Feb 20 (Reuters) - Swedish interest rates might be cut by a further 25-basis points at the May Riksbank meeting but analysts are beginning to lean more towards a no change decision as the inflation rate climbs clear above the central bank's target.
When considered in isolation, the 2.2% year-on-year CPIF increase for January strongly supports maintaining rates at the current 2.25% level.
The pickup on consumer prices is likely to be slowed by the recent recovery in the Swedish crown. However, the Riksbank's easing cycle is beginning to feed through to the economy and coupled with expansive fiscal policy could negate the need for further rate cuts.
Versus the euro, the crown has appreciated by 3.0% this month and by 5.5% since November. EUR/SEK has fallen for 13 out of the last 14 days and the bear trend could extend further. The June 2024 11.1450 low provides a target and then the 11.1320 low from March 2024 comes into view.
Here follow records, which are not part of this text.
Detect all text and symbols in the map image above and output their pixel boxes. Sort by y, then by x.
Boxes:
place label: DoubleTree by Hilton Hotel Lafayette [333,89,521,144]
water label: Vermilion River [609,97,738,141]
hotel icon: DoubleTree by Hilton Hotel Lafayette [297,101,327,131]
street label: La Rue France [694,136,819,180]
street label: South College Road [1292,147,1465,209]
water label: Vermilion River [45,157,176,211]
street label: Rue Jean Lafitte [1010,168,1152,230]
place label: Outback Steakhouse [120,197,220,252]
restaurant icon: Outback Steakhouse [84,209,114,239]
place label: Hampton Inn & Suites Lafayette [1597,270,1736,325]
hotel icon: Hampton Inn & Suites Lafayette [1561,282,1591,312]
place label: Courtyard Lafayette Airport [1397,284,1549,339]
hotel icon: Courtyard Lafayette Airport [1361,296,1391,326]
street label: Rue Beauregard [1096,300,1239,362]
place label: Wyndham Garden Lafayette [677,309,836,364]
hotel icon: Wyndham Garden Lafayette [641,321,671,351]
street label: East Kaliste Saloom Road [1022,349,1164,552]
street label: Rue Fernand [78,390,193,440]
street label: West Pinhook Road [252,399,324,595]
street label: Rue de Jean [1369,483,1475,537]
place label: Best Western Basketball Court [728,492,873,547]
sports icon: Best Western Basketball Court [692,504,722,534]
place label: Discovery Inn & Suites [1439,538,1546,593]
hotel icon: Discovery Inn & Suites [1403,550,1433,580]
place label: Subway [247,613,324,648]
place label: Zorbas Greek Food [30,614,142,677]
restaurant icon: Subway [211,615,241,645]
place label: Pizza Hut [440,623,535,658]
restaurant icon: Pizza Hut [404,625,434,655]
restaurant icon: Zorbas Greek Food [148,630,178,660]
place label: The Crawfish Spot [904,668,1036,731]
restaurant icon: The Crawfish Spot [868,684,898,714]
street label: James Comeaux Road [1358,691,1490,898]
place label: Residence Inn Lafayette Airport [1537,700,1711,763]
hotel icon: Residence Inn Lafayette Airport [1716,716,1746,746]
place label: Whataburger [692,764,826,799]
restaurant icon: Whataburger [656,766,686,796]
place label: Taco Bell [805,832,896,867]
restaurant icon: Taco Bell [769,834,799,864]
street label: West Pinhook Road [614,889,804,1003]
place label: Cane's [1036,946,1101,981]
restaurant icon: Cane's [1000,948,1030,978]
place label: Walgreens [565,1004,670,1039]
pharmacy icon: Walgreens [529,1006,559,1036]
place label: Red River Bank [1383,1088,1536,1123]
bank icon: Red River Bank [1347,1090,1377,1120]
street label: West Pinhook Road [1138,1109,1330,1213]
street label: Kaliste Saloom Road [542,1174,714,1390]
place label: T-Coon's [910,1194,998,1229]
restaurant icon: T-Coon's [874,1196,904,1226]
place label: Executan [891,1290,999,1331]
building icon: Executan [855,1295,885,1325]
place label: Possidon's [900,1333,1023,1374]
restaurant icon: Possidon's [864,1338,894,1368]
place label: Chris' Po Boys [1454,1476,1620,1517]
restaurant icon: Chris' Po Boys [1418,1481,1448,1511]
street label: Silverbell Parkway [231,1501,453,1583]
Interest rate differentials should underpin the SEK rally with the European Central Bank inflation expectations pointing to rate cuts and a key rate eventually dropping below the Riksbank's 2.25% benchmark.
Uncertainty surrounding global trade, economic growth, and geopolitical risks continues to shape investor sentiment. As a result, both the Swedish economy and the crown remain vulnerable, presenting a potential double-edged sword for the Riksbank.